Where a line below holds the string "size", that line goes into the answer.
============
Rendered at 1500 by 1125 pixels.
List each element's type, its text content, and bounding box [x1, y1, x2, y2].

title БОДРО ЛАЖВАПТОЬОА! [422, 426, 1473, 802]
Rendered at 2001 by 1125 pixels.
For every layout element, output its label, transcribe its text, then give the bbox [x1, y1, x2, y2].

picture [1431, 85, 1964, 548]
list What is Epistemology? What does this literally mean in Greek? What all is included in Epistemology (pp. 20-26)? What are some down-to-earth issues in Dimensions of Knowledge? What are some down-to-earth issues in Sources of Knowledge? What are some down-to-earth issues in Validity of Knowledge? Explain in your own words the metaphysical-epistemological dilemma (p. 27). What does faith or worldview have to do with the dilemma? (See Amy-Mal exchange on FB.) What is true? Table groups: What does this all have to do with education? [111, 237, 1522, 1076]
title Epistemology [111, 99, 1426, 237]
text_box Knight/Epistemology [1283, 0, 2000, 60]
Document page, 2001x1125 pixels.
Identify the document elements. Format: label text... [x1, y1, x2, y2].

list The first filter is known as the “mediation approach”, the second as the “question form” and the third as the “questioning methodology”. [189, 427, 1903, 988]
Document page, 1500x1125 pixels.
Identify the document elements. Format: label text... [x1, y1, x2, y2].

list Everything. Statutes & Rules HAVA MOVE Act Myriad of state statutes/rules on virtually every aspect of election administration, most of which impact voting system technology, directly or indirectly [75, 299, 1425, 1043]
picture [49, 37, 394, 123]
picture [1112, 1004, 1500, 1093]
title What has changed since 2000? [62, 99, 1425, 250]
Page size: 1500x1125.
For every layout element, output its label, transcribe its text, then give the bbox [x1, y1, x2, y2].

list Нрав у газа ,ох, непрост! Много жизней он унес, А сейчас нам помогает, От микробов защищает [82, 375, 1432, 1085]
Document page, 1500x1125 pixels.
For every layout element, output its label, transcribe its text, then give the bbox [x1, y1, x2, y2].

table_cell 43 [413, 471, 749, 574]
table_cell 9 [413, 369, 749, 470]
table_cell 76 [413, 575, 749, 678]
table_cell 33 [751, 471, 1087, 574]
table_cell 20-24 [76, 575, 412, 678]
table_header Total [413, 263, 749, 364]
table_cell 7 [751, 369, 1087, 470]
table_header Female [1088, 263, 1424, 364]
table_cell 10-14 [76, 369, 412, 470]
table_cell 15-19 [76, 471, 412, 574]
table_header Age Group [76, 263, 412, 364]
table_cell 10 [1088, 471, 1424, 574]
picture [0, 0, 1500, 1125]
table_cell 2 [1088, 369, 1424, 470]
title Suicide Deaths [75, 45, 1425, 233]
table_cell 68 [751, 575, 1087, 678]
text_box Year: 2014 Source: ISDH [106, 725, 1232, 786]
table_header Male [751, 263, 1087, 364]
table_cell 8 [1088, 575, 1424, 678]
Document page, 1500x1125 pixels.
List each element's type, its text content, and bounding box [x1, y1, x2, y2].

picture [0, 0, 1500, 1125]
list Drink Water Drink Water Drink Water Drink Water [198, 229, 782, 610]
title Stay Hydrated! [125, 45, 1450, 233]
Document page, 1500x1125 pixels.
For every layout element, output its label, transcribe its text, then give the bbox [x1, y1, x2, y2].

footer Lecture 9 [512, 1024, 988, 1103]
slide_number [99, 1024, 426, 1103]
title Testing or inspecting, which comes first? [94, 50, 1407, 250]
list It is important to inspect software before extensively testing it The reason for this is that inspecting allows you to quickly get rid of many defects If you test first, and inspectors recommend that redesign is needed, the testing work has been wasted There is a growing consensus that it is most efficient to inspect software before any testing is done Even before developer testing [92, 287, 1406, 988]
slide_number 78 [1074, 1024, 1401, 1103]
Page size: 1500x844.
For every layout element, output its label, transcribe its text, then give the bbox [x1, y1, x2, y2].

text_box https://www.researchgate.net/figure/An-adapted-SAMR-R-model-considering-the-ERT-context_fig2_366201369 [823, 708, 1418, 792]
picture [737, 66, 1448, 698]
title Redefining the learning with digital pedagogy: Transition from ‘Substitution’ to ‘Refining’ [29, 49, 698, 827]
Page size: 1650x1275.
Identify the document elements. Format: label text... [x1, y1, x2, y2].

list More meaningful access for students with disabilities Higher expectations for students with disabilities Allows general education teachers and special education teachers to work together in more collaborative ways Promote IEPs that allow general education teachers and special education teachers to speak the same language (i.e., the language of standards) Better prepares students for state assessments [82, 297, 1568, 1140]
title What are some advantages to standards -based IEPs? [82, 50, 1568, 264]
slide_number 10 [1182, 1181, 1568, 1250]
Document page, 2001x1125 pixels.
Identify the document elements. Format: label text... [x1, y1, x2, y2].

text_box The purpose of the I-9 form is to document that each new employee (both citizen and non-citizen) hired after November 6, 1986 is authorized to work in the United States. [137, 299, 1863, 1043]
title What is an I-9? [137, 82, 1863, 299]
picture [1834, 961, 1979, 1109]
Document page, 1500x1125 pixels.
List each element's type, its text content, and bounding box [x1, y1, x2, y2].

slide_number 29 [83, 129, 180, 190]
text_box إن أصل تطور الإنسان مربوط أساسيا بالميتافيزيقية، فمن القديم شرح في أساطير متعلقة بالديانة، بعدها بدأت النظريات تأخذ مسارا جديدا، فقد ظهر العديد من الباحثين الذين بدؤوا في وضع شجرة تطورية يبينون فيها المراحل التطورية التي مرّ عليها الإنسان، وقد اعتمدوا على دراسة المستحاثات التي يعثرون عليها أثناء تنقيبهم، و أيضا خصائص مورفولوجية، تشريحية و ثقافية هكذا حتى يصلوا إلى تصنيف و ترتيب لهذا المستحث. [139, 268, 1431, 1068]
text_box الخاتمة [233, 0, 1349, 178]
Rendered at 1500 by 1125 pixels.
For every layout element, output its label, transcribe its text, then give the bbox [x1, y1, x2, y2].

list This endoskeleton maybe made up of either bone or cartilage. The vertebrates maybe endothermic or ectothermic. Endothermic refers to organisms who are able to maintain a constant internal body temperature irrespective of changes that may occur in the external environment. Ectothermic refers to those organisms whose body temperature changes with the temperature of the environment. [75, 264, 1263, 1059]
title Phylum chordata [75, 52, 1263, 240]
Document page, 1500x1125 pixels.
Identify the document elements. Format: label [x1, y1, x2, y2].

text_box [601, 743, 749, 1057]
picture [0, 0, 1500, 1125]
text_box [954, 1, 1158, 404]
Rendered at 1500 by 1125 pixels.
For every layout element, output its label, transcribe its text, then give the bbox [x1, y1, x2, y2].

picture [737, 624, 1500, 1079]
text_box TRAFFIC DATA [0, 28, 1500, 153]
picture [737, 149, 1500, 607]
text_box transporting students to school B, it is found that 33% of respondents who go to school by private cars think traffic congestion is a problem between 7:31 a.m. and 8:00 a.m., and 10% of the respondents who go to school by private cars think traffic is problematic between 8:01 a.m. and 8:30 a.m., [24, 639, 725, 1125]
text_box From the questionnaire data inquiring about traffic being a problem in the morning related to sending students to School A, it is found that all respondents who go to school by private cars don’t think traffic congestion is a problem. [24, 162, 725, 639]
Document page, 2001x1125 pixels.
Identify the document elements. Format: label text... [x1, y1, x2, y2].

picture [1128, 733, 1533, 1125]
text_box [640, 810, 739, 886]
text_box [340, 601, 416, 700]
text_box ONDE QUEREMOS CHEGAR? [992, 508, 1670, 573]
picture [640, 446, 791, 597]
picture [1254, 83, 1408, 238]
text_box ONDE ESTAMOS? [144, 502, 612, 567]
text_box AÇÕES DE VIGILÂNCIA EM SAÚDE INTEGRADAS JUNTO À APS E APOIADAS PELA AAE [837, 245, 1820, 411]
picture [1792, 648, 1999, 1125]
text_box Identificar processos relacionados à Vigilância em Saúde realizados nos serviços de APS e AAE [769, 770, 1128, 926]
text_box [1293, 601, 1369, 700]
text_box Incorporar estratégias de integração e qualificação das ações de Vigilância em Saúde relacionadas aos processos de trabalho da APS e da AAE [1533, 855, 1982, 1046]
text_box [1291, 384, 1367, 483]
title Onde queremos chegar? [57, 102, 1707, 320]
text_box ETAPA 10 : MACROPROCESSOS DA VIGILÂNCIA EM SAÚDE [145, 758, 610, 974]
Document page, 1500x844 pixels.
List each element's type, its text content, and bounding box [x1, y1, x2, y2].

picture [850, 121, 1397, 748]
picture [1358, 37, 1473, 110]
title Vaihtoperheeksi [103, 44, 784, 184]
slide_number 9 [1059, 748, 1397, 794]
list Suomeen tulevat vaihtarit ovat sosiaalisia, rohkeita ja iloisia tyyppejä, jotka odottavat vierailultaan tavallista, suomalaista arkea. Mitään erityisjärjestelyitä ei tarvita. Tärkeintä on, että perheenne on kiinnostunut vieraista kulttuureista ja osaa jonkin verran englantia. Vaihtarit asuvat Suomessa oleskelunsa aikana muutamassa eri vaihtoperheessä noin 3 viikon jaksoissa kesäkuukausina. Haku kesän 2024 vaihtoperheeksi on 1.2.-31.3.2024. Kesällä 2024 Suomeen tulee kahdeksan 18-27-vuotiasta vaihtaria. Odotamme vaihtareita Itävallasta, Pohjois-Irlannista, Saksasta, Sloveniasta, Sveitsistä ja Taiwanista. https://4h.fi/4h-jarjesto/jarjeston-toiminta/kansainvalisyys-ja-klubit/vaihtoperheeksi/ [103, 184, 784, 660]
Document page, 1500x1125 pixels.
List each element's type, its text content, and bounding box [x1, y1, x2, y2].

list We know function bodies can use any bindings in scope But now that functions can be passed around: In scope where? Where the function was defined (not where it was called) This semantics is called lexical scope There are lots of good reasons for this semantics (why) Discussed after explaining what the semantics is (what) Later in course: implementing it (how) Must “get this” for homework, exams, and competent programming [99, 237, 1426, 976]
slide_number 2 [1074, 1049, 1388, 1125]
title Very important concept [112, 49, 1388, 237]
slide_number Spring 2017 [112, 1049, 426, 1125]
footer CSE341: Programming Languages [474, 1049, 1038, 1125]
============
Result for this exercise:
Page size: 1500x1125.
Page size: 1500x844.
Page size: 1650x1275.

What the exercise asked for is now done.